Naturally the shareholders clamour for higher compensation. Their special grievance is that, unlike the Bank of England shareholders, they are not being guaranteed the same income as they were getting during or before the war. In effect, they are to receive a State-guaranteed income of about £22,500,000 a year in place of a larger but uncertain sum they received as shareholders in concerns the profitability of which had been rendered precarious by road competition. How the shareholders must regret not having jumped at Nationalisation on the much better terms they would have got in 1919, when profits and share values were higher!

So much for the shareholders. What of the workers? The workers merely change one employer for another; little else is changed, for the State undertaking, as the Daily Herald specially emphasises (November 19th, 1946), has got to pay its way. The Evening Standard remarks that nationalisation cannot bring any possible benefit to the railway worker—”for him it can mean neither higher wages nor shorter hours” (November 19th, 1946) And the Observer, in like vein, says, “It . . . leaves the transport workers and the consumers to wonder what difference it can make to them except for the worse” (December 1st, 1946). The sudden solicitude of these two journals for the worker is naturally suspect, but “Critic” writing in the Labour New Statesman (November 30th, 1946), also confesses that “nationalisation of the railways . . . really doesn’t much matter to anyone except the shareholders, who seem likely to make an uncommonly good thing out of it”. This deserves notice, coming as it does from a year-long supporter of nationalisation.

Another journal which has had a sudden flash of enlightenment is the News Chronicle. Writing on the trade union “closed shop”, and the danger it involves that if for any reason a man forfeits his union membership “he becomes an economic outlaw and may be unable to get a job at all in his trade”, the News Chronicle (November 21st, 1946) goes on to discover that “an even worse danger threatens in a society which is moving steadily towards ever wider nationalisation”, the danger that a worker will have to belong to one “monopoly union”, that union tending more and more to co-operate with the employer – the State – rather than represent the interests of the men. It will no doubt surprise the News Chronicle to be told that the Socialist Party of Great Britain at its formation 42 years ago was pointing out to the workers that nationalisation of an industry would put the worker even more at the mercy of the employer, the State. With competing concerns a worker sacked from one may seek employment in another, but the worker who earns the displeasure of the State monopoly and loses his job is effectively barred from the whole industry.
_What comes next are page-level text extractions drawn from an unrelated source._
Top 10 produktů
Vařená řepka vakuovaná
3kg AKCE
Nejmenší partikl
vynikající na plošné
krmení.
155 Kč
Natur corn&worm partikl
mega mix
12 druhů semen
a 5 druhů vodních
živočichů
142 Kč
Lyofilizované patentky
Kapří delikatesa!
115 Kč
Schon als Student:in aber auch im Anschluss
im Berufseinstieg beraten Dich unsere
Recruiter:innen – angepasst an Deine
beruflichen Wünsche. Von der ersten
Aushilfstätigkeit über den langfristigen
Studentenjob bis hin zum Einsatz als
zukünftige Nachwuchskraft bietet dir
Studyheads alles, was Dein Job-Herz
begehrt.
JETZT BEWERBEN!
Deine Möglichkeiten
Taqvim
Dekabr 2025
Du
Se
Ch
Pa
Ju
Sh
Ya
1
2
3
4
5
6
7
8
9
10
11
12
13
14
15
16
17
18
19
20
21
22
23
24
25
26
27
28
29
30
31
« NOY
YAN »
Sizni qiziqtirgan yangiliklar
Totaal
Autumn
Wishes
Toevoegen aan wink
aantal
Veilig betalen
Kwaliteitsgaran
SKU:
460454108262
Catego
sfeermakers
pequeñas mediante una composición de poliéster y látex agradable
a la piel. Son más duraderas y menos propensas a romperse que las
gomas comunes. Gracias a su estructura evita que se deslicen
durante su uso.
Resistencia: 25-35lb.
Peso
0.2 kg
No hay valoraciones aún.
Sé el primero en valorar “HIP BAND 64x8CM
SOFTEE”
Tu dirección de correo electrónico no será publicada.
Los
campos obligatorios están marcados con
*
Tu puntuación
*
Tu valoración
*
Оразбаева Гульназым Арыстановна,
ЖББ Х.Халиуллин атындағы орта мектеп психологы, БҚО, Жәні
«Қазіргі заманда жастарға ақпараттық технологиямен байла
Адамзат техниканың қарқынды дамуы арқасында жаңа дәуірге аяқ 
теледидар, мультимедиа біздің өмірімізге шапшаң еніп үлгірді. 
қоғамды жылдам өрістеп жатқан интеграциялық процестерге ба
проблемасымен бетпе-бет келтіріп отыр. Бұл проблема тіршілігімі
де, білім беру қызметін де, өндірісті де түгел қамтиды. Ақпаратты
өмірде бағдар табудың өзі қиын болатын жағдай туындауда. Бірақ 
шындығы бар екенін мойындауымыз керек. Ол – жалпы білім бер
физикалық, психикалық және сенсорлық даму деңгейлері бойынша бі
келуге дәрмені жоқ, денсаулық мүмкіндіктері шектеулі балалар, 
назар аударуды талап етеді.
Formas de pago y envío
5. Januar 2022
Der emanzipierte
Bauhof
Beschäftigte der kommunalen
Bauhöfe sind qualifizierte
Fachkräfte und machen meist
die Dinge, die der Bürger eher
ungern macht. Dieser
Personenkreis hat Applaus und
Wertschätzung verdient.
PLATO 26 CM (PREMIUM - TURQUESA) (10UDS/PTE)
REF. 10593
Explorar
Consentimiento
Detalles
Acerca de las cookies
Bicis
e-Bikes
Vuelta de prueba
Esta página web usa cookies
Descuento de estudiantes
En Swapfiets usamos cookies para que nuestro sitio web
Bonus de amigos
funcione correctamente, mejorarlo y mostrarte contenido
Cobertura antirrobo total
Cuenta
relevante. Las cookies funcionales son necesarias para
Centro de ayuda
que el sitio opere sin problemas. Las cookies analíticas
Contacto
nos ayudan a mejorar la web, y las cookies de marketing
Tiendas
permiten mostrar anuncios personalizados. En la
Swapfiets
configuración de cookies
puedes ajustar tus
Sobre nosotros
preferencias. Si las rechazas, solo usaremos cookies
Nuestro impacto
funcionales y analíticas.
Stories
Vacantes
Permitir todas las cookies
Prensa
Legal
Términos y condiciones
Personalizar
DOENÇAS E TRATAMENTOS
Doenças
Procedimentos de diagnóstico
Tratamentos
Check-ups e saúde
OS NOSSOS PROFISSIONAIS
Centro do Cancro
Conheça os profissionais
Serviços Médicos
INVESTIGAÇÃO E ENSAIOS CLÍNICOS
The other problem affecting the workers is that of redundancy.  Nationalisation, by eliminating overlapping will lead to the displacement of many workers, and even if some compensation is provided and they manage to get other jobs, it is bound to mean a worsened position for many of them. It was always the complaint of railwaymen, when the railways were being amalgamated, that a railwayman’s specialised training is largely useless for other occupations. The advocates of nationalisation have not been blind to the certainty that it would mean the displacement of many workers: it has, in fact, been one of their main arguments in its favour that it would eliminate waste. Mr Emil Davies in the Fabian pamphlet State Purchase of Railways (1910, p. 19), suggested that railway nationalisation ought therefore to be introduced gradually in order not to throw too many men out of work at once.

The Labour Government has kept its pledge to nationalise transport, but for the workers it is all sound and fury, signifying nothing. Nationalisation is State capitalism and leaves untouched the real problem of the working class of emancipating themselves from capitalist exploitation.